Remscheid. Die Stadt Remscheid leistet erneut einen Beitrag, um die Kulturlandschaft durch die Zeit der Corona-Pandemie zu führen – und vor dem Untergang zu bewahren. 200 000 Euro stellten die Ortspolitiker im Kulturausschuss unterschiedlichen Einrichtungen und Projekten zur Verfügung.

Zuvor hatte eine Kommission bei der Verwaltung getagt, die Anträge sichtete diese mit einem Punktesystem bewertete. Denn: Der Fonds war mit Wünschen aus der Kultur in Höhe über 400 000 Euro hoffnungslos überzeichnet.

Wie Claudia Gottschalk-Elsner, Abteilungsleiterin Kulturförderung, berichtet, sollen die Zuschüsse dazu beitragen, die Folgen der finanziellen Einbußen bis 31. Juli dieses Jahres abzumildern. „Aber wir richten auch den Blick in die Zukunft und unterstützen Projekte, die in den kommenden Monaten anstehen,“ erklärt sie.

Bei dem Punktesystem seien unterschiedliche Aspekte beleuchtet worden – von der jeweiligen Relevanz für die Remscheider Kultur bis zur Frage, wie viele Menschen und Interessengruppen von den Angeboten angesprochen werden. So kommen insbesondere die „großen Player“ zum Zug. So erhält die Klosterkirche einen Zuschuss von rund 52 000 Euro. Beantragt hatte das Team 82 000 Euro. Das Rotationstheater bekommt seinen Wunschbetrag: 30 000 Euro. Über 15 000 Euro kann sich die Lüttringhauser Volksbühne freuen. Zu den weiteren Zuschussempfängern zählen die Denkerschmette ( 9400 Euro), die Initiative Echt Kremig, die im Kremenholl Stadtteilarbeit leistet (4000 Euro), oder auch der Kinobunker (1500 Euro).

_____

Verständnis prüfen »
#1 Prüfen Sie, ob die folgenden Aussagen mit dem Text über die Remscheider Kulturförderung übereinstimmen, und antworten Sie jeweils mit Ja oder Nein samt den ausschlaggebenden Worten des Textes im Wortlaut. (a) Die Klosterkirche erhält den vollen Betrag, den sie beantragt hat. (b) Das Rotationstheater bekommt 30 000 Euro. (c) Die Wünsche aus der Kultur beliefen sich auf weniger als 200 000 Euro.
#2 Welche Funktion hat Claudia Gottschalk-Elsner laut dem Text über die Remscheider Kulturförderung?
#3 Knüpfen Sie an den Text über die Remscheider Kulturförderung an und führen Sie ihn ab seinem letzten Satz weiter.
Für die Bearbeitung werden die Daten nicht gebraucht.

_____

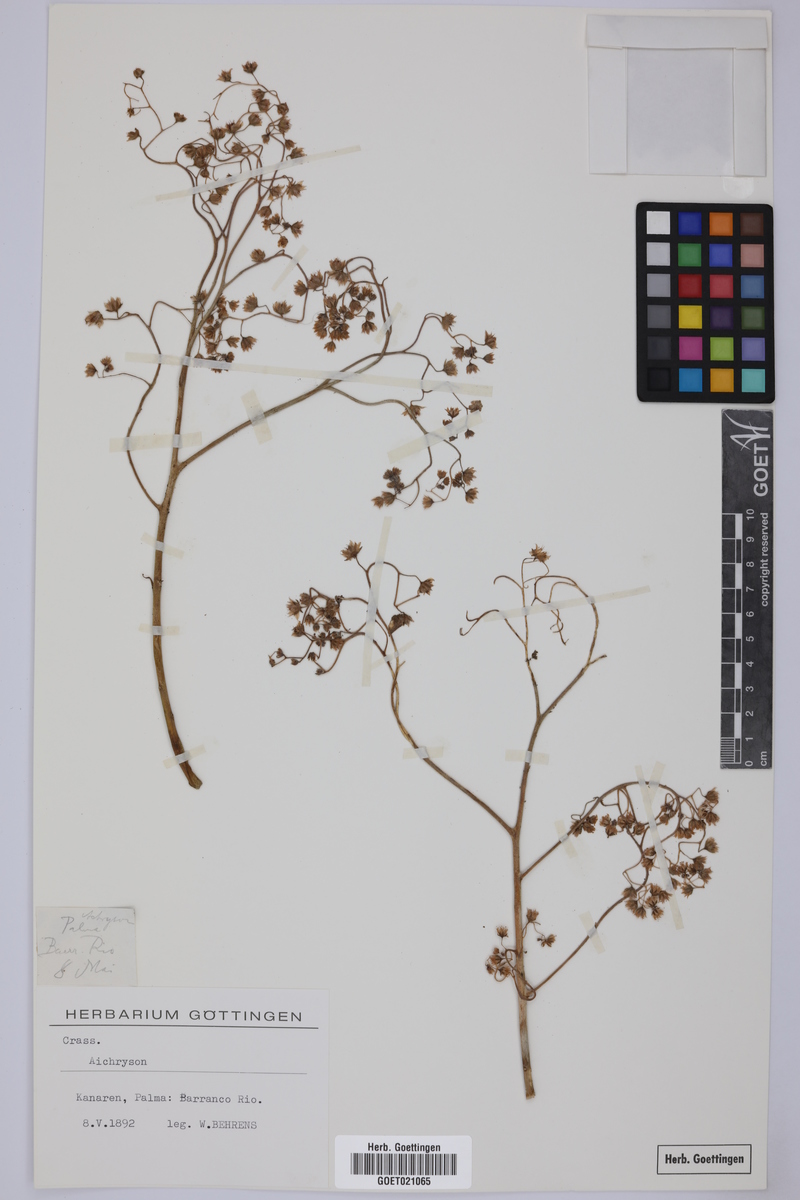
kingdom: Plantae
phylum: Tracheophyta
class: Magnoliopsida
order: Saxifragales
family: Crassulaceae
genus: Aichryson
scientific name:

_____

Lösungen »
#1
(a) Nein: „So erhält die Klosterkirche einen Zuschuss von rund 52 000 Euro. Beantragt hatte das Team 82 000 Euro.“
(b) Ja: „Das Rotationstheater bekommt seinen Wunschbetrag: 30 000 Euro.“
(c) Nein: „Der Fonds war mit Wünschen aus der Kultur in Höhe über 400 000 Euro hoffnungslos überzeichnet.“

#2 Sie ist Abteilungsleiterin Kulturförderung.

#3
Als pädagogische Angebote werden unter anderem das „Actor‘s Studio“ und die Tanzetage mit jeweils 8000 Euro unterstützt. Das Geld stammt insbesondere aus dem Budget des Teo Otto Theaters, in dem reihenweise Gastspielauftritt entfielen – und somit die Gagen für die Ensembles.

Inwiefern der Notfallfonds zum nunmehr dritten Mal aufgelegt wird, sei von der weiteren Pandemie-Entwicklung abhängig. Allerdings hat die Kulturförderung den Eindruck gewonnen, dass der Betrieb in den Häusern mit „sehr angezogener Handbremse“ wieder angelaufen ist. Große Teile des Publikums sind nach der Zeit des Lockdowns noch nicht zurückkehrt. „Gerade ältere Menschen sind noch vorsichtig“, erklärt Claudia Gottschalk-Elsner. Von daher könnte Unterstützung auch in der Zukunft geboten sein.